Stored dataset items:
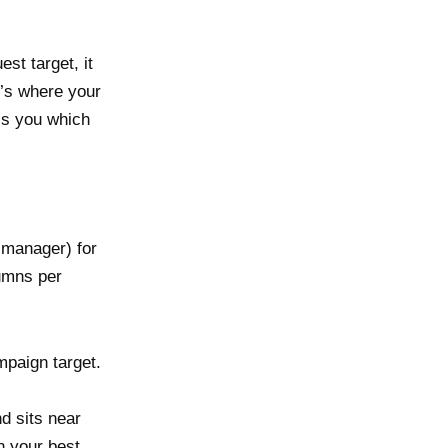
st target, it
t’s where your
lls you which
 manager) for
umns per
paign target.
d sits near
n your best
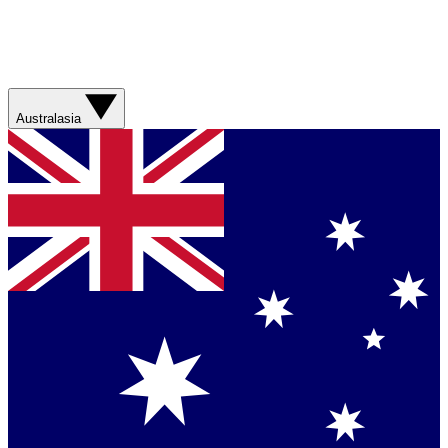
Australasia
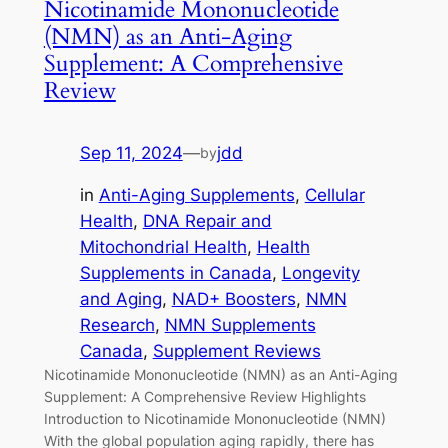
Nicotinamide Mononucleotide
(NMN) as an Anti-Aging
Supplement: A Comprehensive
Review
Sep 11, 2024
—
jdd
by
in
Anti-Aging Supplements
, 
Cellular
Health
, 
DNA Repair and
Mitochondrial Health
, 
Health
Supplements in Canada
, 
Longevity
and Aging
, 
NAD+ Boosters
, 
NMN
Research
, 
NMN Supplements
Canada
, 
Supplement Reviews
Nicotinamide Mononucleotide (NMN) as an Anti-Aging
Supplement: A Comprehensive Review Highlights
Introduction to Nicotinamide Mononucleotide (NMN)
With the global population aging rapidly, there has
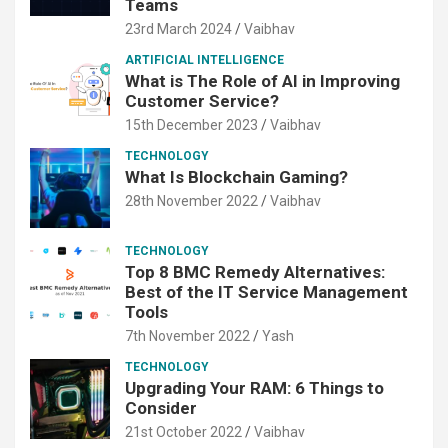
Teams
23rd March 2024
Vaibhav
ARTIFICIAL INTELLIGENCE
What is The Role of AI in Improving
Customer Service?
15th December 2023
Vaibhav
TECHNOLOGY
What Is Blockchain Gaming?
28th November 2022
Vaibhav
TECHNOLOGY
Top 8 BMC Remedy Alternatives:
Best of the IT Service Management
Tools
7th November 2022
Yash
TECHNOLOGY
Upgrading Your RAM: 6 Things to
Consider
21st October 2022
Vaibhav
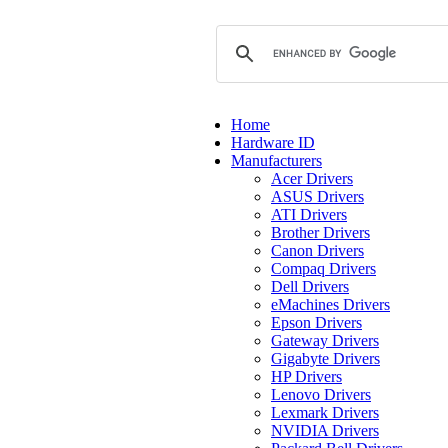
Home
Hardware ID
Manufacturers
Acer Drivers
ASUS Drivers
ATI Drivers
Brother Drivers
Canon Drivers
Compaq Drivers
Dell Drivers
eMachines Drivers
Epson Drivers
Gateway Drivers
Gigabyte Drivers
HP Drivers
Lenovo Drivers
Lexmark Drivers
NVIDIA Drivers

* * *

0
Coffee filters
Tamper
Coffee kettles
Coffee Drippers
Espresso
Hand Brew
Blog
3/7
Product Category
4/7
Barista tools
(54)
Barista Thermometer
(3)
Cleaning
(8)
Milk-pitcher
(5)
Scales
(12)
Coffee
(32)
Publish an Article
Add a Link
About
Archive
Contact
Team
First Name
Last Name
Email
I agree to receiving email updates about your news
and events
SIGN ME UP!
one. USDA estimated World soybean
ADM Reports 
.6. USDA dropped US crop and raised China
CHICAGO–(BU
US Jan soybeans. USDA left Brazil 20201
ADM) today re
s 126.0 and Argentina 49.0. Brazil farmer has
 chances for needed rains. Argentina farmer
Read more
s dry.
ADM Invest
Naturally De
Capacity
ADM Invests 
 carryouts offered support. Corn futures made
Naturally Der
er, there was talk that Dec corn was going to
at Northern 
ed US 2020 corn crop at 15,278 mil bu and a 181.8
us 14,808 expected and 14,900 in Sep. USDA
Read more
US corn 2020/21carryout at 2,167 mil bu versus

§ **Brief**
Take the stretch of lines above from the one containing "Product Category" through the one containing "US corn 2020/21carryout" and repeat it exactly, adding no other line.

§ **Worked solution**
Product Category
4/7
Barista tools
(54)
Barista Thermometer
(3)
Cleaning
(8)
Milk-pitcher
(5)
Scales
(12)
Coffee
(32)
Publish an Article
Add a Link
About
Archive
Contact
Team
First Name
Last Name
Email
I agree to receiving email updates about your news
and events
SIGN ME UP!
one. USDA estimated World soybean
ADM Reports 
.6. USDA dropped US crop and raised China
CHICAGO–(BU
US Jan soybeans. USDA left Brazil 20201
ADM) today re
s 126.0 and Argentina 49.0. Brazil farmer has
 chances for needed rains. Argentina farmer
Read more
s dry.
ADM Invest
Naturally De
Capacity
ADM Invests 
 carryouts offered support. Corn futures made
Naturally Der
er, there was talk that Dec corn was going to
at Northern 
ed US 2020 corn crop at 15,278 mil bu and a 181.8
us 14,808 expected and 14,900 in Sep. USDA
Read more
US corn 2020/21carryout at 2,167 mil bu versus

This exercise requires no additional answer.